■ **ASSIGNED TASK 1**: Express the entries from the line that contains "P1 (PM10) series?" through the end of the entries as a Markdown table with the columns Row and Line, numbering each row and skipping blank lines. Leave the pictures out of the table.

■ **PROVIDED TEXT**:
┌────────
Intuitive robot programming to help the watch industry

Luminous paints make it possible to tell the time on analogue timepieces even in the dark. These compounds are still applied manually, as conventional automation solutions are not suitable for this task. That’s why researchers from Idiap and Bern University of Applied Sciences BFH are developing a flexible robot system that can be programmed by showing it what to do.

To allow the time to be read on analogue clocks and watches even in the dark, the indices and hands are coated with a phosphorescent paint. The luminescent compound Swiss Super-LumiNova®, produced by the Swiss company RC Tritec AG, is generally used for this purpose. It is applied manually, as the process calls for a high degree of precision and cannot be automated in the conventional way due to the many product ranges and small batch sizes. As the application of the luminescent compound is a very repetitive task, the watchmaking industry is finding it increasingly difficult to recruit people to this role. Therefore researchers from Idiap's Robot Learning & Interaction group and the Institute for Human Centered Engineering HuCE at Bern University of Applied Sciences BFH, in collaboration with the company Ciposa SA, aim to develop an innovative, flexible automation solution. The project is being supported by Innosuisse, the Swiss Innovation Agency.
└────────
■ **RECORDS SUPPLIED**:
┌────────
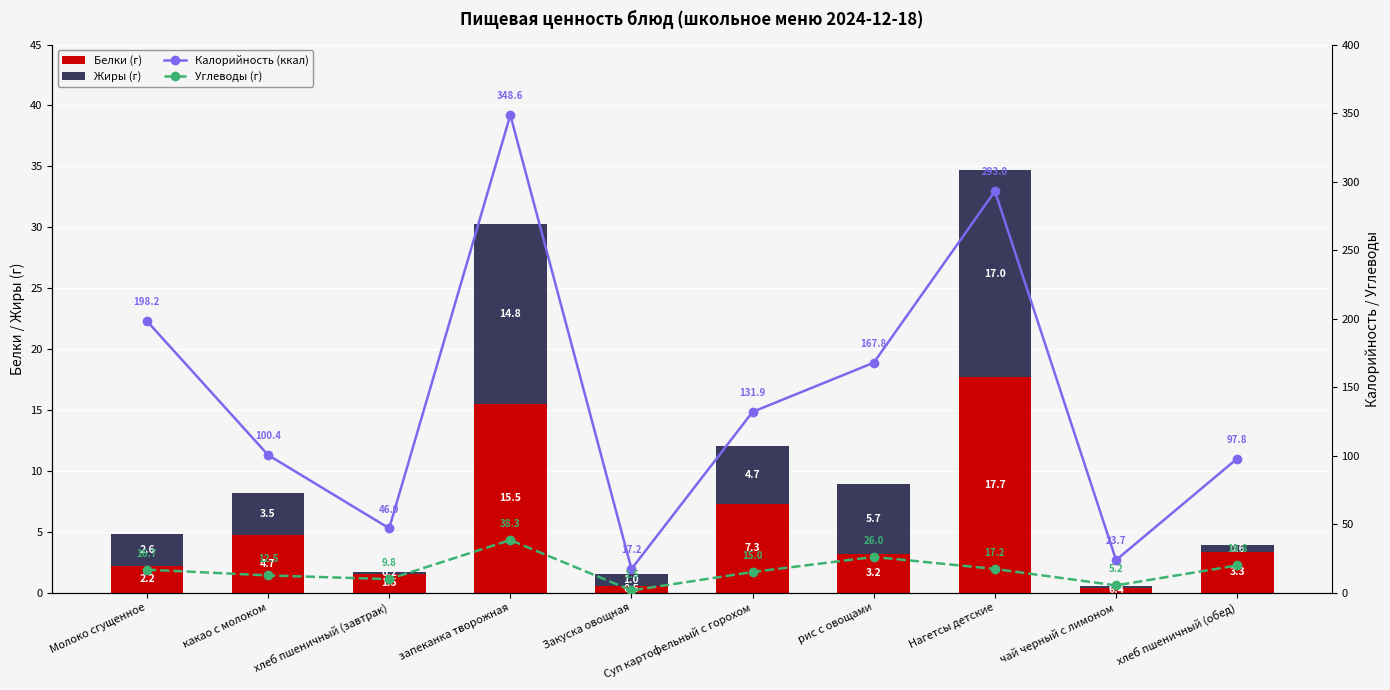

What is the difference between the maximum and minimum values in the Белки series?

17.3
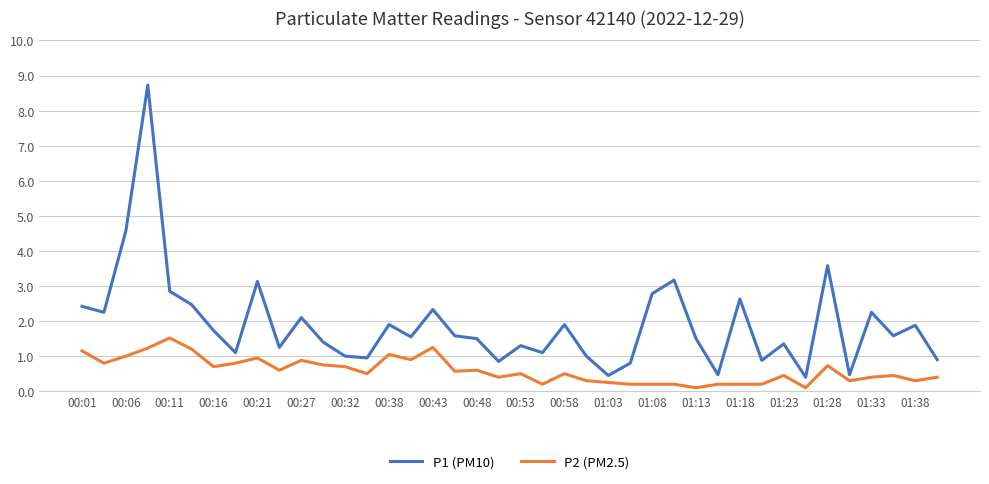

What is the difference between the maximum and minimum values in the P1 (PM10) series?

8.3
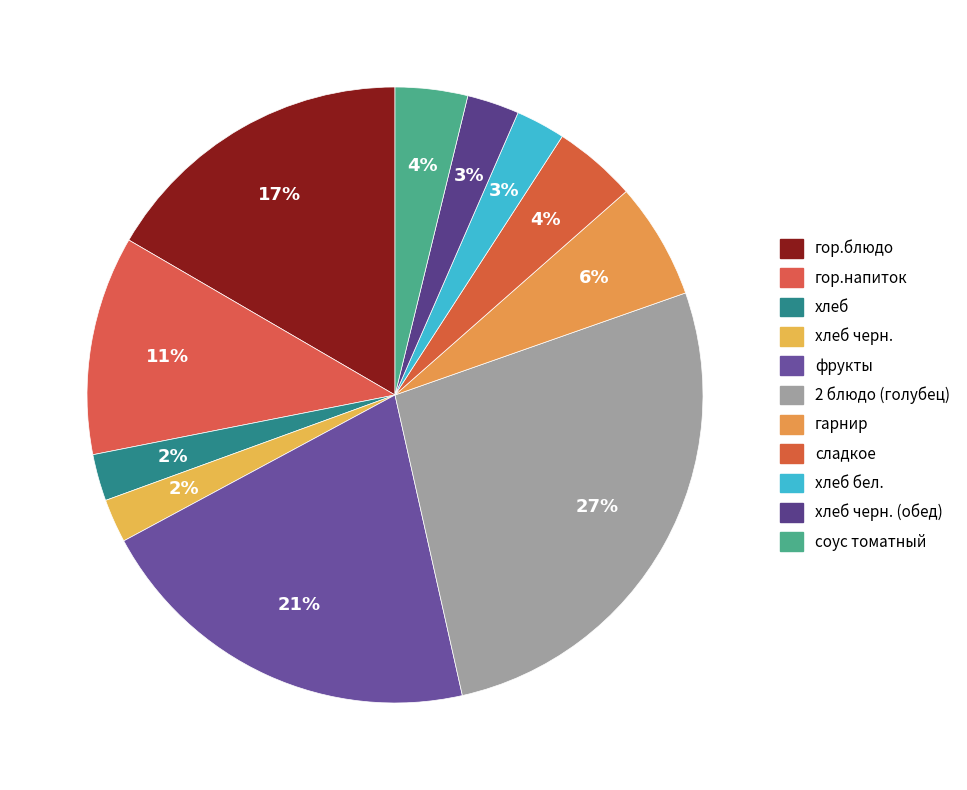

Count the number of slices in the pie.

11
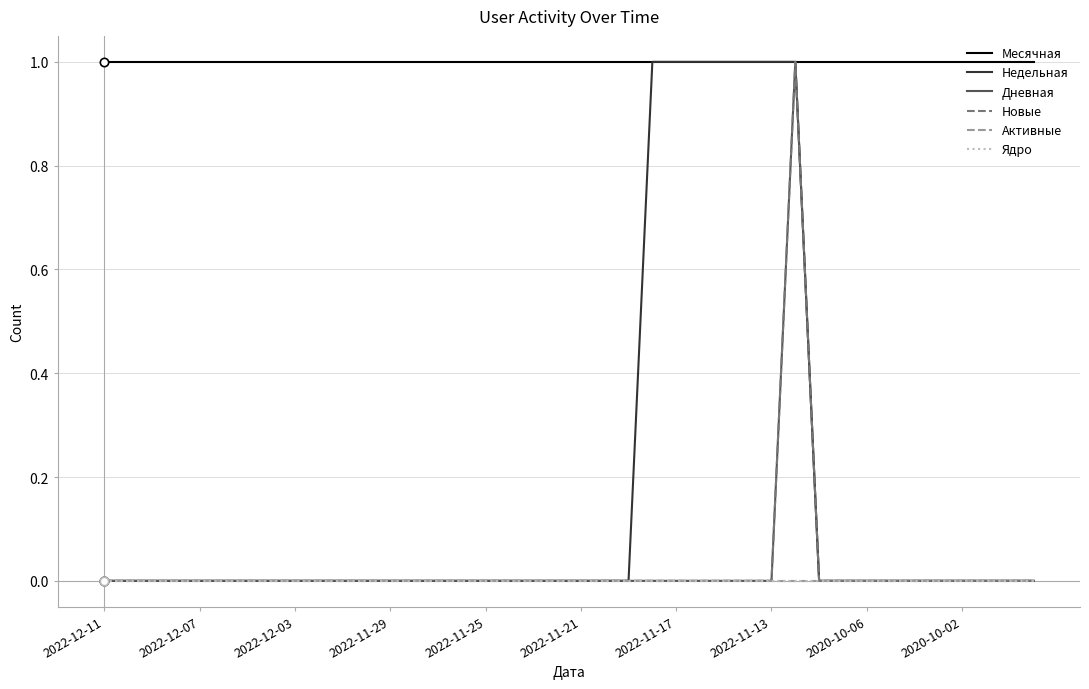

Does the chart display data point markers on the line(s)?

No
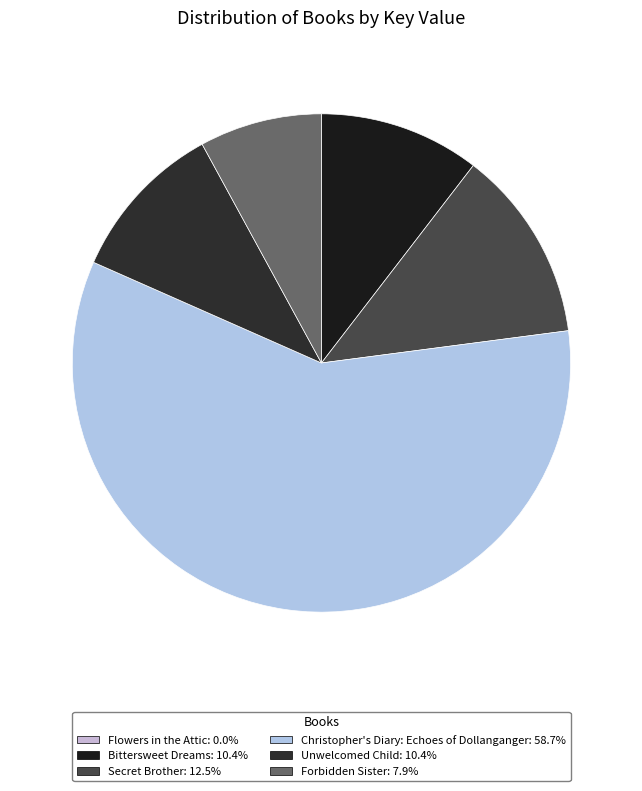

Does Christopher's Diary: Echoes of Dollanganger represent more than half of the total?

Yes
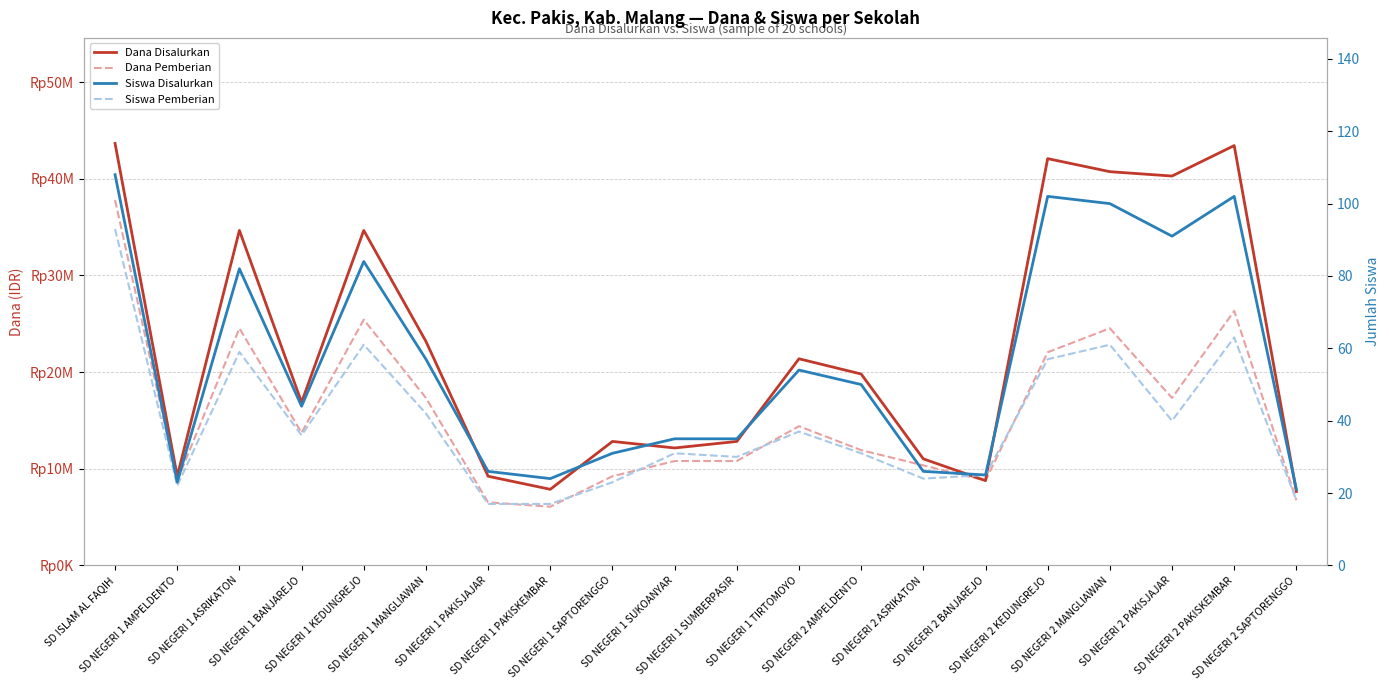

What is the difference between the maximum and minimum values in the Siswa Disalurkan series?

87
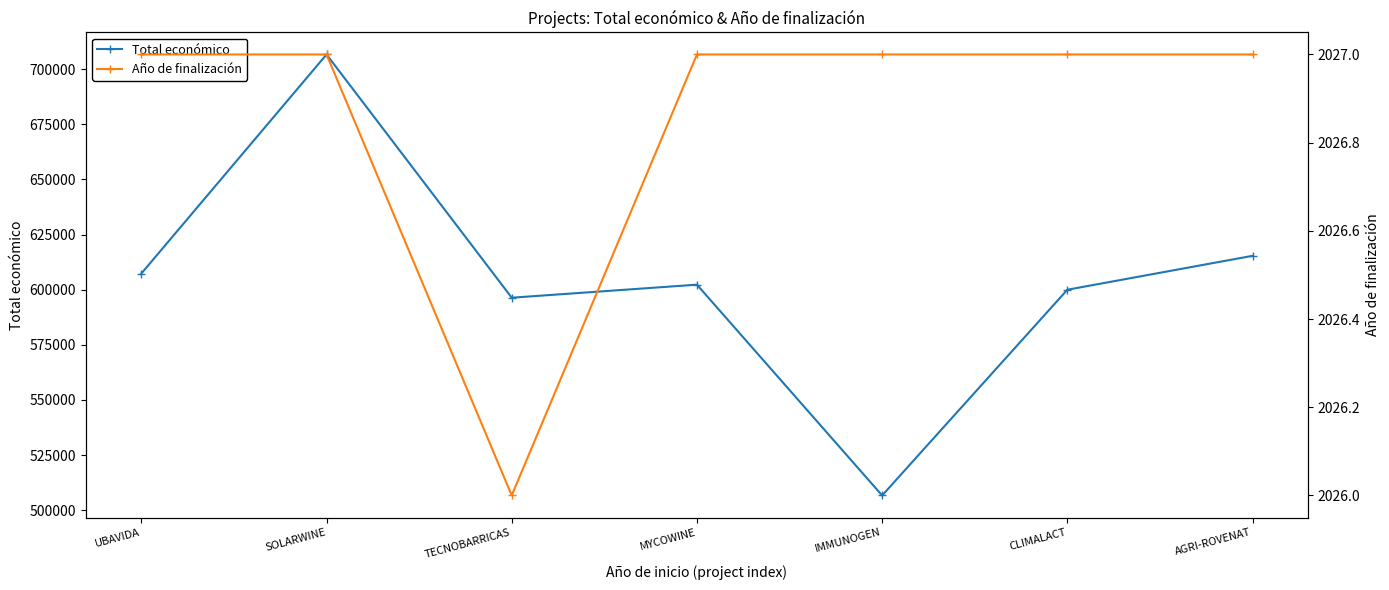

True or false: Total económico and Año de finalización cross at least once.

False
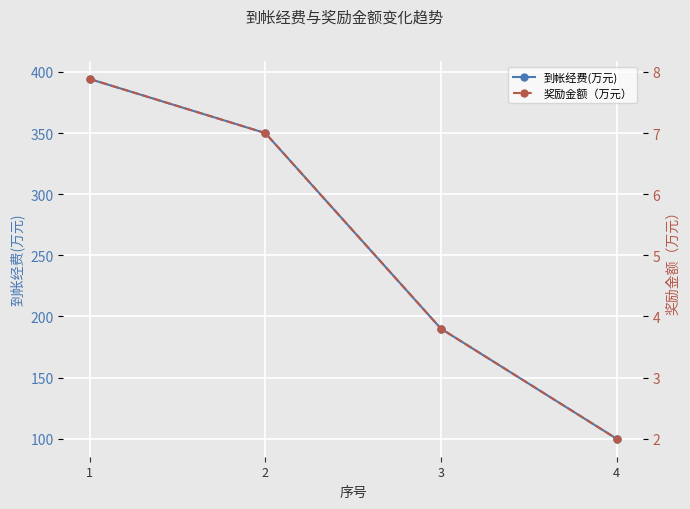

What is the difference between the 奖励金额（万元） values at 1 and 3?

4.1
└────────
■ **ASSIGNED TASK 2**: Write the next part of the article on robot programming for the watch industry, picking up after its final sentence.

■ **WRITTEN ANSWER 1**:
| Row | Line |
|---|---|
| 1 | What is the difference between the maximum and minimum values in the P1 (PM10) series? |
| 2 | 8.3 |
| 3 | Count the number of slices in the pie. |
| 4 | 11 |
| 5 | Does the chart display data point markers on the line(s)? |
| 6 | No |
| 7 | Does Christopher's Diary: Echoes of Dollanganger represent more than half of the total? |
| 8 | Yes |
| 9 | What is the difference between the maximum and minimum values in the Siswa Disalurkan series? |
| 10 | 87 |
| 11 | True or false: Total económico and Año de finalización cross at least once. |
| 12 | False |
| 13 | What is the difference between the 奖励金额（万元） values at 1 and 3? |
| 14 | 4.1 |

■ **WRITTEN ANSWER 2**:
Showing robots how to perform tasks

To ensure the robot system being developed meets the watchmaking industry’s specific requirements, it must work with extreme precision but also be quick and easy to reprogram for new products and designs. To make this possible, researchers are working on programming the robot by manually showing it what to do. The machine records the worker’s movements and combines this information with measurement data from various sensors to achieve the required degree of precision. Machine learning will enable the robot to develop the right strategy for applying the compound in any given situation.

Written in collaboration with the BFH.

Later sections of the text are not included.